== RAW DATA ==
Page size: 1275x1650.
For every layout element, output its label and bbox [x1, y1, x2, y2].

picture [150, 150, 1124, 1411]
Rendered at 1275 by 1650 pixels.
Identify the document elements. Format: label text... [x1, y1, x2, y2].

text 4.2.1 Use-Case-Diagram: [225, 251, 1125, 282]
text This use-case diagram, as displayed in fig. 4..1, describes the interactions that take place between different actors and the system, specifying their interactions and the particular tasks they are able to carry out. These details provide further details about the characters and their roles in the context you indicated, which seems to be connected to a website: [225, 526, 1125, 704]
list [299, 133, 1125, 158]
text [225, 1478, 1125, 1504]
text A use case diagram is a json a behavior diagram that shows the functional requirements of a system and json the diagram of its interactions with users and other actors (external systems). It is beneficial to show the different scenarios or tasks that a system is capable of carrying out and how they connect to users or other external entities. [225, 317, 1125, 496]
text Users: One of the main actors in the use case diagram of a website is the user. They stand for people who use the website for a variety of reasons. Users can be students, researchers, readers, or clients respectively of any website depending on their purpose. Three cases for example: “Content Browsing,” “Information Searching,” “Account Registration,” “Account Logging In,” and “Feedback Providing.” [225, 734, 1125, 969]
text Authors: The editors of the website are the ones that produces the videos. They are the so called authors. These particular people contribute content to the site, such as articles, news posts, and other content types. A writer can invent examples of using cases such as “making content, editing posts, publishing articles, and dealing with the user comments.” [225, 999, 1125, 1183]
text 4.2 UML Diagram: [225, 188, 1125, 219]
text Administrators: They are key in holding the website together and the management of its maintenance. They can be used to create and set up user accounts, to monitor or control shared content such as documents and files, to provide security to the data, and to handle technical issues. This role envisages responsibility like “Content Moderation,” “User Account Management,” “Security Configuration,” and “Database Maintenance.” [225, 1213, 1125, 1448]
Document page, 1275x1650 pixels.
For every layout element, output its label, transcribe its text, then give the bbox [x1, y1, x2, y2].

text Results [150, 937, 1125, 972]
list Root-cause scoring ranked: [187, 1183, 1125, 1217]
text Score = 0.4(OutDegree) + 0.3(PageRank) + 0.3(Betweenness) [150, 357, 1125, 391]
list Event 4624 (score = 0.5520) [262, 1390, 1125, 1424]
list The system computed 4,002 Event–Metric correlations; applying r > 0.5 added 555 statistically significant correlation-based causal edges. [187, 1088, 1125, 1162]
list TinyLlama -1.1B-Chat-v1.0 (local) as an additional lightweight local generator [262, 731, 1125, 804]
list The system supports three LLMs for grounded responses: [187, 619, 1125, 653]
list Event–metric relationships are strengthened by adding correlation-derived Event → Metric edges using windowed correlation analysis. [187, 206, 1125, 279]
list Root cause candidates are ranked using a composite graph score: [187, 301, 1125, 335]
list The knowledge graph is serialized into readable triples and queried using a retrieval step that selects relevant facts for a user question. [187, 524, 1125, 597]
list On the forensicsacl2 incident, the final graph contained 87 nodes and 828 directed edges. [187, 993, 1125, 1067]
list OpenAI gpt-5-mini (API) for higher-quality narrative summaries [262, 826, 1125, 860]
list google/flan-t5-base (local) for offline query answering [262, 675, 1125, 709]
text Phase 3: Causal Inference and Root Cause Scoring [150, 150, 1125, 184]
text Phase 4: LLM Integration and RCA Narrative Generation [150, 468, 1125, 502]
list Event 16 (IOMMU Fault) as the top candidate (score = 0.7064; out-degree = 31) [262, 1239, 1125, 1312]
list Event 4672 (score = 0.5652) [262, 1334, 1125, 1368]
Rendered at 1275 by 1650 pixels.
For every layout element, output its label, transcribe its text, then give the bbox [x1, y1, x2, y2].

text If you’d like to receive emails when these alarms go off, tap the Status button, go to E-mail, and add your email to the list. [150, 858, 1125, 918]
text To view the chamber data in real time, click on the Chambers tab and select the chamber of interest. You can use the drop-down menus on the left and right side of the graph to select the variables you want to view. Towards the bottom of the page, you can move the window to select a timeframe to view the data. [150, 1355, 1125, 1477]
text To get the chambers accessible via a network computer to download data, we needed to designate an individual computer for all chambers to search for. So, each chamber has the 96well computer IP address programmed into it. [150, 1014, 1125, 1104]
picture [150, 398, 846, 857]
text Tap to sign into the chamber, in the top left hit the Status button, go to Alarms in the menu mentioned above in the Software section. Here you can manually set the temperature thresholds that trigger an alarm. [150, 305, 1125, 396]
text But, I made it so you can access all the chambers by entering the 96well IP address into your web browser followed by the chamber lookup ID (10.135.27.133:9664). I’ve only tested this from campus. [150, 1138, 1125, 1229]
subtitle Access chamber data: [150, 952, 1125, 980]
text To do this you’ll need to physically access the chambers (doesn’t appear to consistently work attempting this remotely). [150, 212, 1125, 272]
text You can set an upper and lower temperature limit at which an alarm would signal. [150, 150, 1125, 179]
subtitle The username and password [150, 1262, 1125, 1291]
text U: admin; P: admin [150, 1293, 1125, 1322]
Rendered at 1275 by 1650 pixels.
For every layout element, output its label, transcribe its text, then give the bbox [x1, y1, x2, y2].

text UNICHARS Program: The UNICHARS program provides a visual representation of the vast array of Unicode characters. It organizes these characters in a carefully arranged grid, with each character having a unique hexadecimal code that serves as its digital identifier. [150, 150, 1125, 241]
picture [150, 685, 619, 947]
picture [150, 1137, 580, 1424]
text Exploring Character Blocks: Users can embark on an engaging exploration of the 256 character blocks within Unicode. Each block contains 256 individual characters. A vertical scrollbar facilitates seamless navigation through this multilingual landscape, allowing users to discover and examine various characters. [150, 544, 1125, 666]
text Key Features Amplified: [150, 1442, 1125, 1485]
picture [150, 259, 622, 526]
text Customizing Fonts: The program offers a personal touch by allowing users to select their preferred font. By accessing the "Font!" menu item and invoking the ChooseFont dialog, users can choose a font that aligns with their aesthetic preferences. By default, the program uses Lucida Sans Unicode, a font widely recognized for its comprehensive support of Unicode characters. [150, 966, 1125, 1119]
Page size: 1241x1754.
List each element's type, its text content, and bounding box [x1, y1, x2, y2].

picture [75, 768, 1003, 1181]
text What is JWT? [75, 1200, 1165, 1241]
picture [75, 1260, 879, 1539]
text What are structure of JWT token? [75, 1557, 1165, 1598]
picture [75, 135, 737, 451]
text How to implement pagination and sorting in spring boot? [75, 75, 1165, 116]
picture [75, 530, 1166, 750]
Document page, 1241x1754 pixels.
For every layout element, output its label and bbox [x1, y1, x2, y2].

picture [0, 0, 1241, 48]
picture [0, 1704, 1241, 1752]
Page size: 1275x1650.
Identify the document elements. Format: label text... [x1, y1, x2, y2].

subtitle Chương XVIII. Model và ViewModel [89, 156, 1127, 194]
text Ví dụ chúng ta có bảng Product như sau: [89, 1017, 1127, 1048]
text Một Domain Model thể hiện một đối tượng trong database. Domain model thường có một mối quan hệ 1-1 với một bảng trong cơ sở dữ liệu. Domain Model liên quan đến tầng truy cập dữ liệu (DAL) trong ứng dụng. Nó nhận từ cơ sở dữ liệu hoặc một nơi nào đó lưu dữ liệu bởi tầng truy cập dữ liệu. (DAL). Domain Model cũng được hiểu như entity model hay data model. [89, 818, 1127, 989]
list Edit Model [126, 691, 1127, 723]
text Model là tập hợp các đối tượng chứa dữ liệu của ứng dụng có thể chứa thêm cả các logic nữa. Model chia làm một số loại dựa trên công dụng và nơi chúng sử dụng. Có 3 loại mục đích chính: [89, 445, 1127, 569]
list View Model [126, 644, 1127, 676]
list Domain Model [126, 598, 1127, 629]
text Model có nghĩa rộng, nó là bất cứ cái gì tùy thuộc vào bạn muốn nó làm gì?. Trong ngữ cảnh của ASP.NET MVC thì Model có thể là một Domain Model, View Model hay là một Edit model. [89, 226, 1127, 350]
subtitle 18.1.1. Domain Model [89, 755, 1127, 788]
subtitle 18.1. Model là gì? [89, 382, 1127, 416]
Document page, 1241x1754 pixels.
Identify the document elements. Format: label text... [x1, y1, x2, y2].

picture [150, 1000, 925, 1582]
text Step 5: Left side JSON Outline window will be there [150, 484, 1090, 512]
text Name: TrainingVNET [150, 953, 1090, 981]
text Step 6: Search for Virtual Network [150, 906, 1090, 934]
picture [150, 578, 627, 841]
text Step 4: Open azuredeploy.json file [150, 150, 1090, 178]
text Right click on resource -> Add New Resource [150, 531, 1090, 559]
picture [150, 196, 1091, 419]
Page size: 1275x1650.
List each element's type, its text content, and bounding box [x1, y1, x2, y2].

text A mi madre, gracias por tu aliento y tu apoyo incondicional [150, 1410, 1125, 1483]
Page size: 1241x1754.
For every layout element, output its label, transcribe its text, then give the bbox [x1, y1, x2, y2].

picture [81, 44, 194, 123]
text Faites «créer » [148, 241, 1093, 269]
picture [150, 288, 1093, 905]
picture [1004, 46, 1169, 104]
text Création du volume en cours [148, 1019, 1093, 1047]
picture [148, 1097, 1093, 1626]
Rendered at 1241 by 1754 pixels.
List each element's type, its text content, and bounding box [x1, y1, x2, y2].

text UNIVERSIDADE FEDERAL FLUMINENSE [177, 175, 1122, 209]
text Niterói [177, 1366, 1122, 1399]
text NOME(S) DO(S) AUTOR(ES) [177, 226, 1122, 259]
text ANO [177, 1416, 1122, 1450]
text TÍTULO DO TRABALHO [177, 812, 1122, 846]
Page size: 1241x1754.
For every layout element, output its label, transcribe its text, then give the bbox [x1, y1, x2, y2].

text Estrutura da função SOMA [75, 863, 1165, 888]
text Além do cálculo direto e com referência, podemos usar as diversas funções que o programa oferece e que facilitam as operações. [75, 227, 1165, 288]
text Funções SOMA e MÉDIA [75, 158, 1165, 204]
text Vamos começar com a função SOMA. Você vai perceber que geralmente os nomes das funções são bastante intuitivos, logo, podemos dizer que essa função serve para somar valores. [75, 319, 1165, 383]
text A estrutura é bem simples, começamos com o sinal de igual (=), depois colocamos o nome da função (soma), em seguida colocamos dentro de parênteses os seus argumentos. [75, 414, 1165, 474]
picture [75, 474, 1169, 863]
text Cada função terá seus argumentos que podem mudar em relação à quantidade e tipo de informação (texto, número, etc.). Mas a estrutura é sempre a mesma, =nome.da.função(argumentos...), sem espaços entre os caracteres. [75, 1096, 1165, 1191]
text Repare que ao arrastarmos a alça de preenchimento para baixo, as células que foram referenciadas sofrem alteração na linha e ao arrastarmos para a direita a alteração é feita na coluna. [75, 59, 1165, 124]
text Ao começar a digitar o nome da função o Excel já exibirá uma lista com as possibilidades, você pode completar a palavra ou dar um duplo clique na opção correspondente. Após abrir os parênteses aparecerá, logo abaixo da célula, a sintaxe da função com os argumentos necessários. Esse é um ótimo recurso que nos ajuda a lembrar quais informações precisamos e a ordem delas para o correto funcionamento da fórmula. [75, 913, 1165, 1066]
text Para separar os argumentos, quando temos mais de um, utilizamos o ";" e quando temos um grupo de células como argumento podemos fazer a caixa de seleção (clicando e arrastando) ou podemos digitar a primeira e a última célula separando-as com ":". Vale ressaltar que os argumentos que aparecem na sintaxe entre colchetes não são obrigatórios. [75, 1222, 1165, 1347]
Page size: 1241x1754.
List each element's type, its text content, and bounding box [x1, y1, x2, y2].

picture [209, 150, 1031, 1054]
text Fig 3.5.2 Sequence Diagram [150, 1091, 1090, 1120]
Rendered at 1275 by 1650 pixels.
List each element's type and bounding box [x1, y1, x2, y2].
===
THE TASK: Copy out the entries above exactly as given, starting at the top and ending with the line containing "list [299, 133, 1125, 158]"; include both and nothing more.

SOLUTION TO THIS PROBLEM:
Page size: 1275x1650.
For every layout element, output its label and bbox [x1, y1, x2, y2].

picture [150, 150, 1124, 1411]
Rendered at 1275 by 1650 pixels.
Identify the document elements. Format: label text... [x1, y1, x2, y2].

text 4.2.1 Use-Case-Diagram: [225, 251, 1125, 282]
text This use-case diagram, as displayed in fig. 4..1, describes the interactions that take place between different actors and the system, specifying their interactions and the particular tasks they are able to carry out. These details provide further details about the characters and their roles in the context you indicated, which seems to be connected to a website: [225, 526, 1125, 704]
list [299, 133, 1125, 158]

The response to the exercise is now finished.